Extracted data entries:
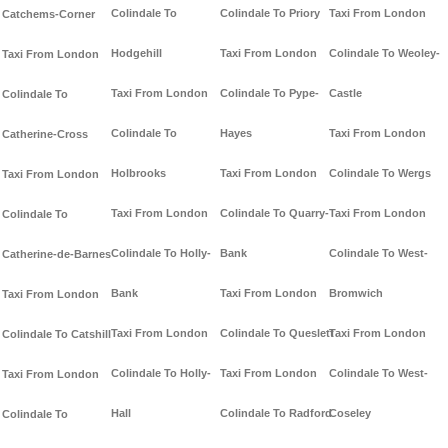
Colindale To
Colindale To Priory
Taxi From London
Catchems-Corner
Hodgehill
Taxi From London
Colindale To Weoley-
Taxi From London
Taxi From London
Colindale To Pype-
Castle
Colindale To
Colindale To
Hayes
Taxi From London
Catherine-Cross
Holbrooks
Taxi From London
Colindale To Wergs
Taxi From London
Taxi From London
Colindale To Quarry-
Taxi From London
Colindale To
Colindale To Holly-
Bank
Colindale To West-
Catherine-de-Barnes
Bank
Taxi From London
Bromwich
Taxi From London
Taxi From London
Colindale To Queslett
Taxi From London
Colindale To Catshill
Colindale To Holly-
Taxi From London
Colindale To West-
Taxi From London
Hall
Colindale To Radford
Coseley
Colindale To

- _Work required_
Each entry gets copied exactly; the pictures stay out.

- _Problem solution_
Colindale To
Colindale To Priory
Taxi From London
Catchems-Corner
Hodgehill
Taxi From London
Colindale To Weoley-
Taxi From London
Taxi From London
Colindale To Pype-
Castle
Colindale To
Colindale To
Hayes
Taxi From London
Catherine-Cross
Holbrooks
Taxi From London
Colindale To Wergs
Taxi From London
Taxi From London
Colindale To Quarry-
Taxi From London
Colindale To
Colindale To Holly-
Bank
Colindale To West-
Catherine-de-Barnes
Bank
Taxi From London
Bromwich
Taxi From London
Taxi From London
Colindale To Queslett
Taxi From London
Colindale To Catshill
Colindale To Holly-
Taxi From London
Colindale To West-
Taxi From London
Hall
Colindale To Radford
Coseley
Colindale To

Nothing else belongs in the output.